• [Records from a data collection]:
* * *

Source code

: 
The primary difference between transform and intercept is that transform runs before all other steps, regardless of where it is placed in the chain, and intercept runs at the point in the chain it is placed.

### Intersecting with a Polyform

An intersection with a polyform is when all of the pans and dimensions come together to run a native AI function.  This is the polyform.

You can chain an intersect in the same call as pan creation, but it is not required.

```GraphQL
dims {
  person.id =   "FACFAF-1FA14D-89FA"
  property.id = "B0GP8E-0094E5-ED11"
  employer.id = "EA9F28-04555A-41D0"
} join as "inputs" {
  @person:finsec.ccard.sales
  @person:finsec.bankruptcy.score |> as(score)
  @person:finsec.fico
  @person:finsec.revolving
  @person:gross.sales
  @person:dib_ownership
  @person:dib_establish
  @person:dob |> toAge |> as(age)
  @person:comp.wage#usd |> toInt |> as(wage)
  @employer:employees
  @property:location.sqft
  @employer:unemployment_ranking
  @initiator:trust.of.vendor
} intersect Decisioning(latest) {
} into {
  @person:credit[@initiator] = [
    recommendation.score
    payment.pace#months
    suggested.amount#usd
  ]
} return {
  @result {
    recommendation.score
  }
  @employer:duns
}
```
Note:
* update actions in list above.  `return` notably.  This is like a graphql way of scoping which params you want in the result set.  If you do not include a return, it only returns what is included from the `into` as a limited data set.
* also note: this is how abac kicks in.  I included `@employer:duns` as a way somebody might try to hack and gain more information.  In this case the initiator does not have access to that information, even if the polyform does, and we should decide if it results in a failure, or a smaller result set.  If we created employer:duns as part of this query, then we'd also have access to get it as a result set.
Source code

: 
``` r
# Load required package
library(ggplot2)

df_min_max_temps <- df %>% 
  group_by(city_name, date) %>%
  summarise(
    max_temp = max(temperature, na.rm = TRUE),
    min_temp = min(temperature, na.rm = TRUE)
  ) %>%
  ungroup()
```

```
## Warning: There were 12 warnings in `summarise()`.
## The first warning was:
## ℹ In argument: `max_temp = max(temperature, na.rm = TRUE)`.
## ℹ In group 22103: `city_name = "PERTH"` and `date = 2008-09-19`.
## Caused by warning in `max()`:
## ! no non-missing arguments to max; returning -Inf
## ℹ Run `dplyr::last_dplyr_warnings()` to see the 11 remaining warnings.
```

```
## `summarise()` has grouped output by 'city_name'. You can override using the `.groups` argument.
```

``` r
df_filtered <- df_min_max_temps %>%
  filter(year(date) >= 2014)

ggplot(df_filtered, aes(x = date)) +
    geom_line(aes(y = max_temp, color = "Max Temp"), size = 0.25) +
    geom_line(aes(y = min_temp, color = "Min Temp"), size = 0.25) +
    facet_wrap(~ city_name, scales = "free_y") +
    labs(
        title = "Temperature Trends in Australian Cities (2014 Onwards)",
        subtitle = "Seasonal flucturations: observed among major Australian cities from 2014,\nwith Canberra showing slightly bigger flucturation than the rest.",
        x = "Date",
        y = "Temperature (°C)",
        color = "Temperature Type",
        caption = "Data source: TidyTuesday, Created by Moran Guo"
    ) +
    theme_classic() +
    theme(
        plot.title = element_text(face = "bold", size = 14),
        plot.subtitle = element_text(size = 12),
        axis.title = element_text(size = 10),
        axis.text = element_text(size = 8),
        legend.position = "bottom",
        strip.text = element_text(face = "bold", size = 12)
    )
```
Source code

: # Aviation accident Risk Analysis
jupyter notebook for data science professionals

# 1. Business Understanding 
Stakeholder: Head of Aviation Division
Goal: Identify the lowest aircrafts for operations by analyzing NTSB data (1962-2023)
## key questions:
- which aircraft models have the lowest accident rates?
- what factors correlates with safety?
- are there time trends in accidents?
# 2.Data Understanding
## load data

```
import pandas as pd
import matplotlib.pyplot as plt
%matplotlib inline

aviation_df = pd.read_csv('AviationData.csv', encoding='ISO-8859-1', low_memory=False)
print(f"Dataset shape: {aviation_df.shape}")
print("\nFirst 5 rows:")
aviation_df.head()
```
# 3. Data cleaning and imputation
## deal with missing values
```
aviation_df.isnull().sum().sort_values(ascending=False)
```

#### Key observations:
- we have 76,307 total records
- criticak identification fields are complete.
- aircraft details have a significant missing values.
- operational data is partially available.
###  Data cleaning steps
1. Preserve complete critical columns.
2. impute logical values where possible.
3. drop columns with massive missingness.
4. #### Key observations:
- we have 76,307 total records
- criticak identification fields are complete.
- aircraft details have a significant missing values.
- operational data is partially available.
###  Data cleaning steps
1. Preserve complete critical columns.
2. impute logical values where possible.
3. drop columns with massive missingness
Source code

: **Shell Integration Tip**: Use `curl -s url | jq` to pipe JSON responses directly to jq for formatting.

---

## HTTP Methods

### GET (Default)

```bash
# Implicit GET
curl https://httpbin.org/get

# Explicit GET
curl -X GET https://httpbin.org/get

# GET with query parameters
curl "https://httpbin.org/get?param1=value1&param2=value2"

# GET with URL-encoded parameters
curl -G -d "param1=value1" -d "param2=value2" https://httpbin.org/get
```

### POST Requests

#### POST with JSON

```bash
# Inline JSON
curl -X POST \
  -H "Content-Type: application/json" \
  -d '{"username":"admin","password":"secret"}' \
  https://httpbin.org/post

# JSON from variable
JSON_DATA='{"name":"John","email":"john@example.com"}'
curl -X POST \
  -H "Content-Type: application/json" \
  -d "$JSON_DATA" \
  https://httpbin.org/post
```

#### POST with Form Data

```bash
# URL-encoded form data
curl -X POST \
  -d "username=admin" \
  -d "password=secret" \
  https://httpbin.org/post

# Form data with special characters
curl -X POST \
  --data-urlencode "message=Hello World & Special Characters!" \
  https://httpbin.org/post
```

* * *

• [What to work on]:
Scan the records above. Return every line with "duns" in it.

• [Result of this task]:
  @employer:duns
* also note: this is how abac kicks in.  I included `@employer:duns` as a way somebody might try to hack and gain more information.  In this case the initiator does not have access to that information, even if the polyform does, and we should decide if it results in a failure, or a smaller result set.  If we created employer:duns as part of this query, then we'd also have access to get it as a result set.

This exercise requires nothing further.